### DATASET RECORDS
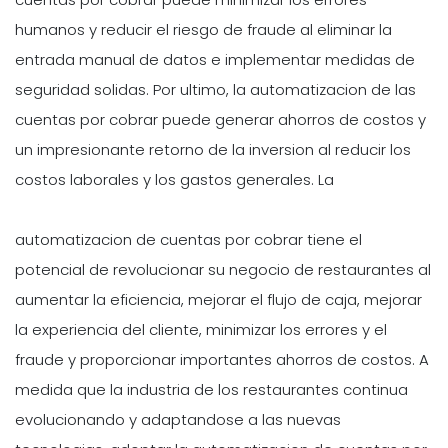
humanos y reducir el riesgo de fraude al eliminar la
entrada manual de datos e implementar medidas de
seguridad solidas. Por ultimo, la automatizacion de las
cuentas por cobrar puede generar ahorros de costos y
un impresionante retorno de la inversion al reducir los
costos laborales y los gastos generales. La
automatizacion de cuentas por cobrar tiene el
potencial de revolucionar su negocio de restaurantes al
aumentar la eficiencia, mejorar el flujo de caja, mejorar
la experiencia del cliente, minimizar los errores y el
fraude y proporcionar importantes ahorros de costos. A
medida que la industria de los restaurantes continua
evolucionando y adaptandose a las nuevas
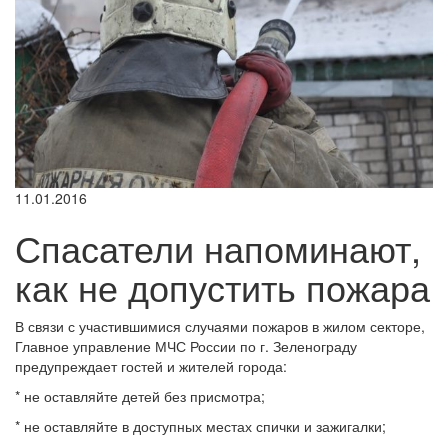
11.01.2016
Спасатели напоминают,
как не допустить пожара
В связи с участившимися случаями пожаров в жилом секторе,
Главное управление МЧС России по г. Зеленограду
предупреждает гостей и жителей города:
* не оставляйте детей без присмотра;
* не оставляйте в доступных местах спички и зажигалки;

### TASK STATEMENT
Reply with every line of the listing that has the string "automatizacion".

### YOUR SOLUTION
seguridad solidas. Por ultimo, la automatizacion de las
automatizacion de cuentas por cobrar tiene el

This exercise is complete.